Eni Reports Robust Q2 2022 Results

/ Financial News / Friday, 29 July 2022 10:52

Italian energy group Eni reported a jump in profits in the second quarter of 2022 on the back of soaring oil prices.  Adjusted net profit in the period came in at 3.8 billion euros (€7.08 billion in Q1 2022), up from 0.93 billion euros in the same period last year.

Adjusted EBIT in Q2 2022 was €5.84 billion, up 13% q-o-q and more than doubling y-o-y, driven by the favorable commodity price environment, strong refining margins and the focus on cost management and business operating performance.

In a buy-back program based on the authorization granted by the Shareholders Meeting on May 11, 2022, the Board of Directors approved a new share purchase program to be executed through April 2023, providing for a minimum outlay of €1.1 billion and a possible upside up to €2.5 billion, depending on trends in the scenario, the company said.

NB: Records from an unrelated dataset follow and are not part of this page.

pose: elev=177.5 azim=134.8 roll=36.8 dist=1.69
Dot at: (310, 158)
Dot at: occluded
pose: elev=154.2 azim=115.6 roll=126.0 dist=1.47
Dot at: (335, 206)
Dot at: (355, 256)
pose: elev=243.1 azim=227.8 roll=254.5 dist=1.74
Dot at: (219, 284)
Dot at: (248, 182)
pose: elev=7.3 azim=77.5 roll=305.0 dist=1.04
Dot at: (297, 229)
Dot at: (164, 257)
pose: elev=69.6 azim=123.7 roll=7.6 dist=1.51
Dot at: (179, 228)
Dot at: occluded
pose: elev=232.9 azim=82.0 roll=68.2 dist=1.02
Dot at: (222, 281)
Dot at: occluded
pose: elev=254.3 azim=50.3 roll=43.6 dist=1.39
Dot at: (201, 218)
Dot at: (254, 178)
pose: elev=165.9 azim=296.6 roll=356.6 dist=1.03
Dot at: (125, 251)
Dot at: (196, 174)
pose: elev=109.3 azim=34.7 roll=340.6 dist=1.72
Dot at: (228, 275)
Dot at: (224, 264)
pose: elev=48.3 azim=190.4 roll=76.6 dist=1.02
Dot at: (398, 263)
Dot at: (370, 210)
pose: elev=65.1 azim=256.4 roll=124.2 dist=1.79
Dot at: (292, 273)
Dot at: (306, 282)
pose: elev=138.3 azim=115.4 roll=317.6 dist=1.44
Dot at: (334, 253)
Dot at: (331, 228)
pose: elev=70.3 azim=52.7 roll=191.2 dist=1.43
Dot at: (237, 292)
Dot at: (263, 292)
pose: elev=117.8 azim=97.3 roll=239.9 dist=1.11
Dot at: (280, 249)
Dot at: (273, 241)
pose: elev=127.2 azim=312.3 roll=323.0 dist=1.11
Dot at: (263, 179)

In the second quarter 2022, the group’s adjusted cash flow before working capital at replacement cost was €5.19 billion. In the first half of 2022, it reached €10.80 billion, more than doubling y-o-y.

Key operating and financial results    Source: Eni

Looking ahead,  adjusted cash flow before working capital at replacement cost is expected to be €20 billion at 105 $/bbl, versus their previous guidance of €16 billion at 90 $/bbl.

Organic capex is seen at €8.3 billion, in line with previous guidance of €7.7 billion, adjusting for EUR/USD exchange rate updated assumption.

Commenting on the results, Claudio Descalzi, Eni CEO, said, “Amid uncertainty and volatility in markets, we moved fast to secure new energy supplies. After new gas agreements with our partners in Algeria, Congo and Egypt earlier in the year, in June Eni entered the North Field East venture in Qatar, part of the world’s largest LNG project. In East Africa, gas production started from the Eni’s operated Coral South FLNG, the first development of Mozambique’s large potential. In Italy, we have invested to rebuild gas storage ahead of winter and our refineries raised their processing rates significantly to ensure oil products are available for the market.”